Return every line of the data below that includes the string "negative".

■ DATA BELOW
=== Begin Enclosure ===
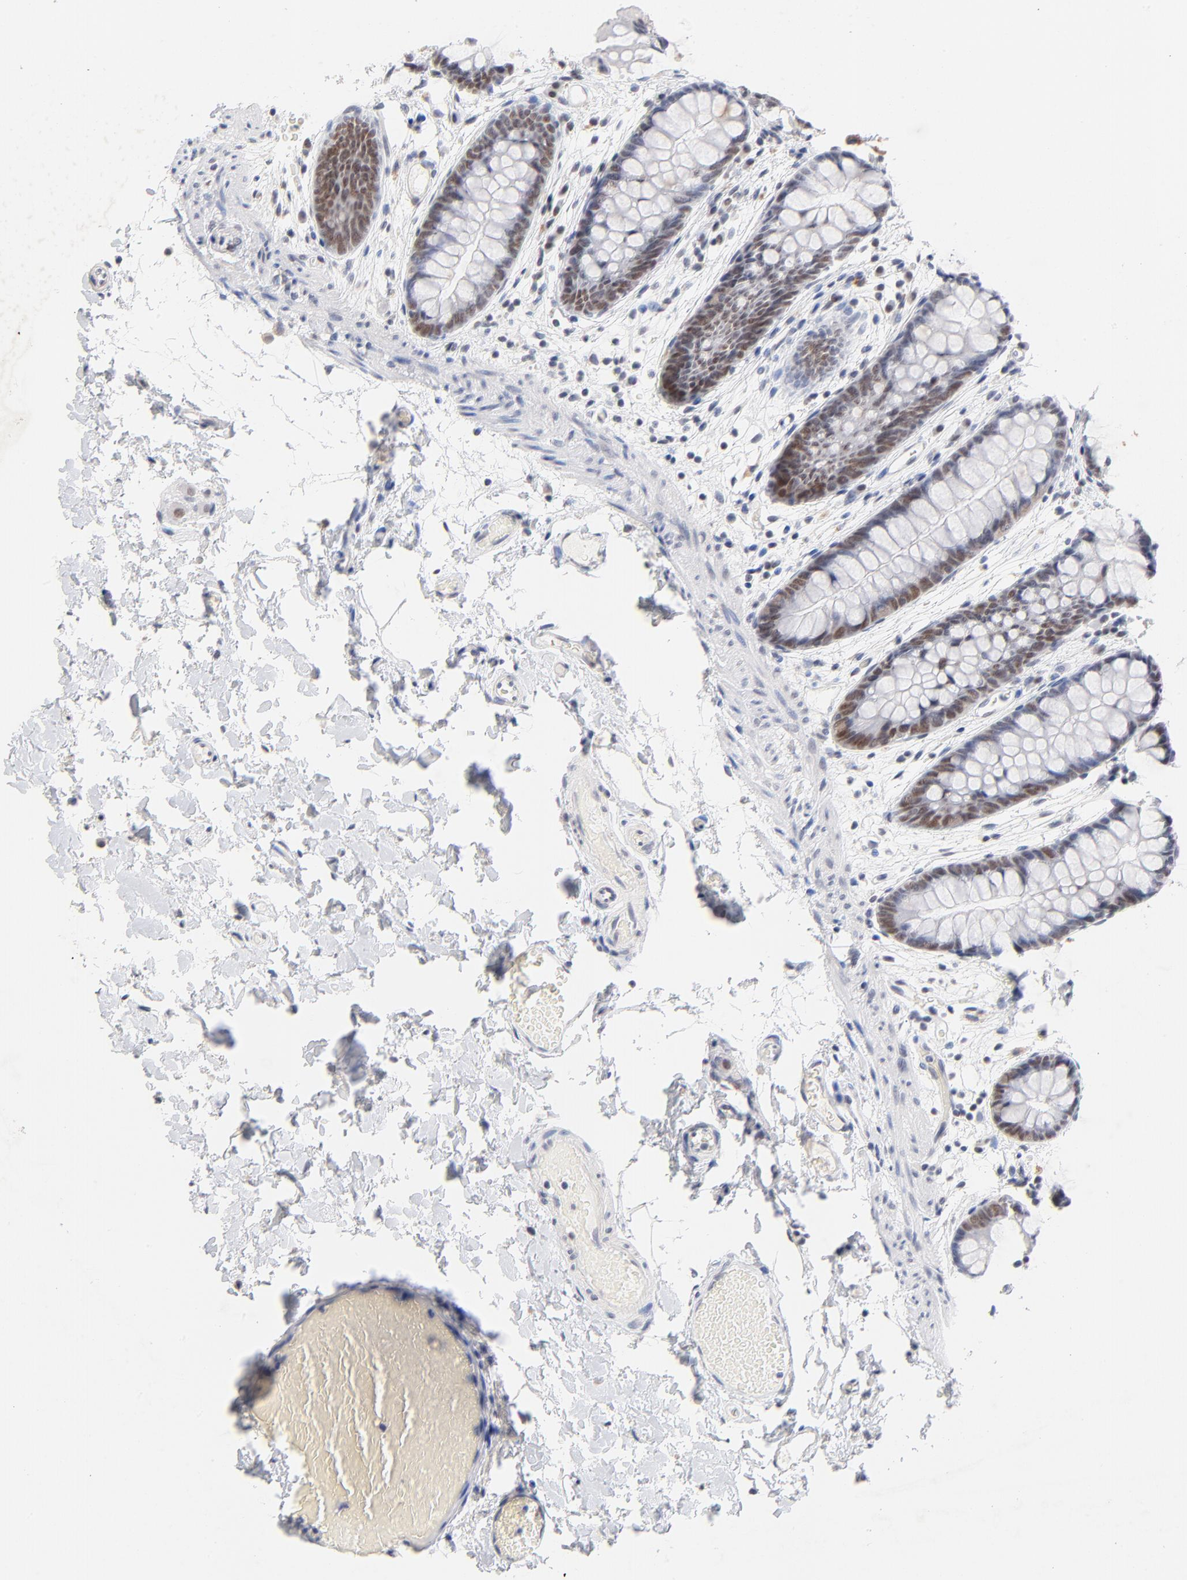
{"staining": {"intensity": "negative", "quantity": "none", "location": "none"}, "tissue": "colon", "cell_type": "Endothelial cells", "image_type": "normal", "snomed": [{"axis": "morphology", "description": "Normal tissue, NOS"}, {"axis": "topography", "description": "Smooth muscle"}, {"axis": "topography", "description": "Colon"}], "caption": "This is a image of immunohistochemistry (IHC) staining of benign colon, which shows no expression in endothelial cells.", "gene": "ORC2", "patient": {"sex": "male", "age": 67}}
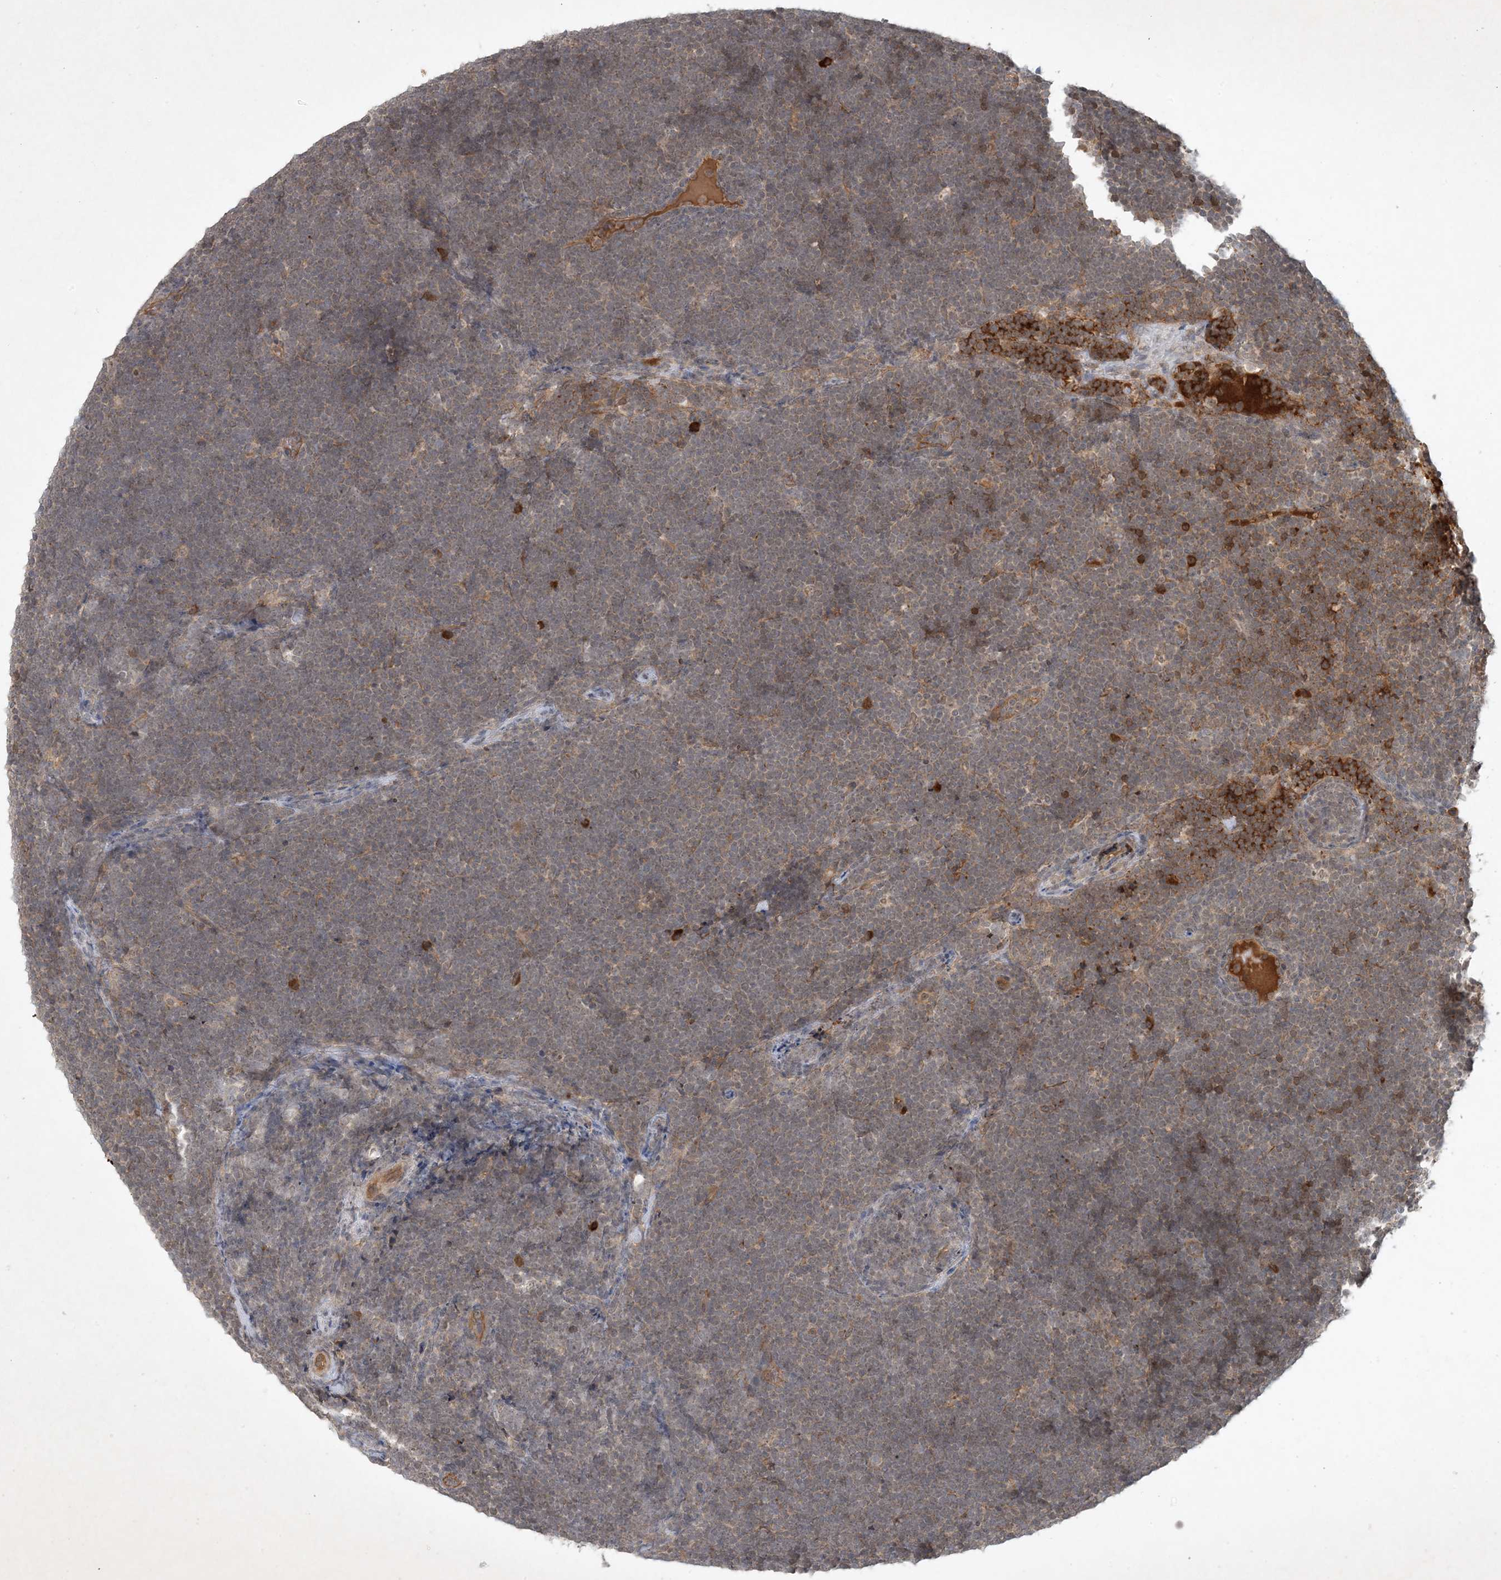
{"staining": {"intensity": "moderate", "quantity": "<25%", "location": "cytoplasmic/membranous"}, "tissue": "lymphoma", "cell_type": "Tumor cells", "image_type": "cancer", "snomed": [{"axis": "morphology", "description": "Malignant lymphoma, non-Hodgkin's type, High grade"}, {"axis": "topography", "description": "Lymph node"}], "caption": "Immunohistochemical staining of human malignant lymphoma, non-Hodgkin's type (high-grade) shows low levels of moderate cytoplasmic/membranous protein positivity in approximately <25% of tumor cells.", "gene": "ZCCHC4", "patient": {"sex": "male", "age": 13}}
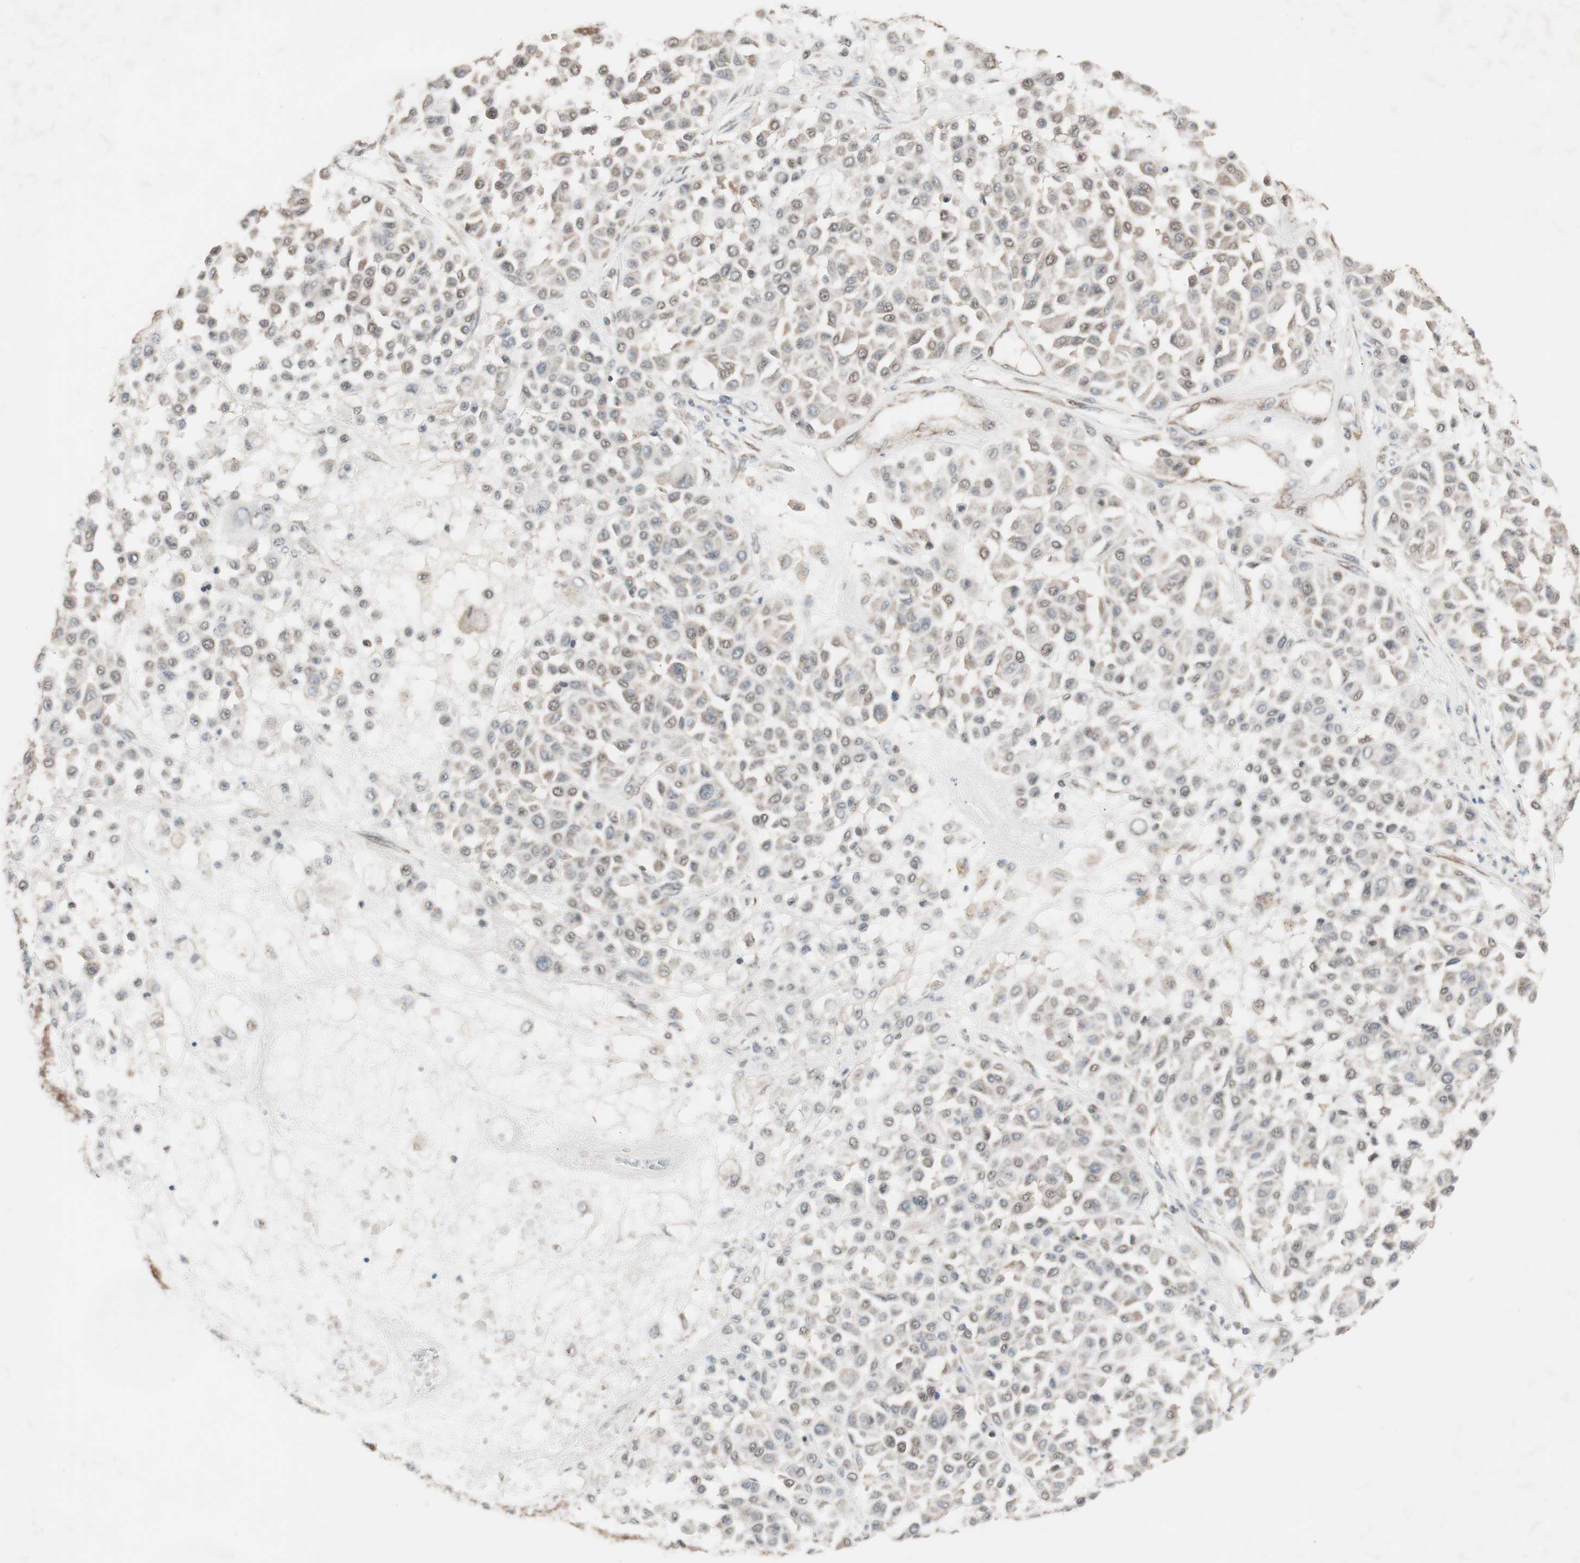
{"staining": {"intensity": "negative", "quantity": "none", "location": "none"}, "tissue": "melanoma", "cell_type": "Tumor cells", "image_type": "cancer", "snomed": [{"axis": "morphology", "description": "Malignant melanoma, Metastatic site"}, {"axis": "topography", "description": "Soft tissue"}], "caption": "Immunohistochemical staining of malignant melanoma (metastatic site) reveals no significant expression in tumor cells.", "gene": "FBXO5", "patient": {"sex": "male", "age": 41}}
=== End Enclosure ===
■ WRITTEN RESPONSE
{"staining": {"intensity": "negative", "quantity": "none", "location": "none"}, "tissue": "colon", "cell_type": "Endothelial cells", "image_type": "normal", "snomed": [{"axis": "morphology", "description": "Normal tissue, NOS"}, {"axis": "topography", "description": "Smooth muscle"}, {"axis": "topography", "description": "Colon"}], "caption": "This is a image of immunohistochemistry (IHC) staining of benign colon, which shows no expression in endothelial cells.", "gene": "ORC2", "patient": {"sex": "male", "age": 67}}
{"staining": {"intensity": "negative", "quantity": "none", "location": "none"}, "tissue": "melanoma", "cell_type": "Tumor cells", "image_type": "cancer", "snomed": [{"axis": "morphology", "description": "Malignant melanoma, Metastatic site"}, {"axis": "topography", "description": "Soft tissue"}], "caption": "Immunohistochemical staining of malignant melanoma (metastatic site) reveals no significant expression in tumor cells.", "gene": "FBXO5", "patient": {"sex": "male", "age": 41}}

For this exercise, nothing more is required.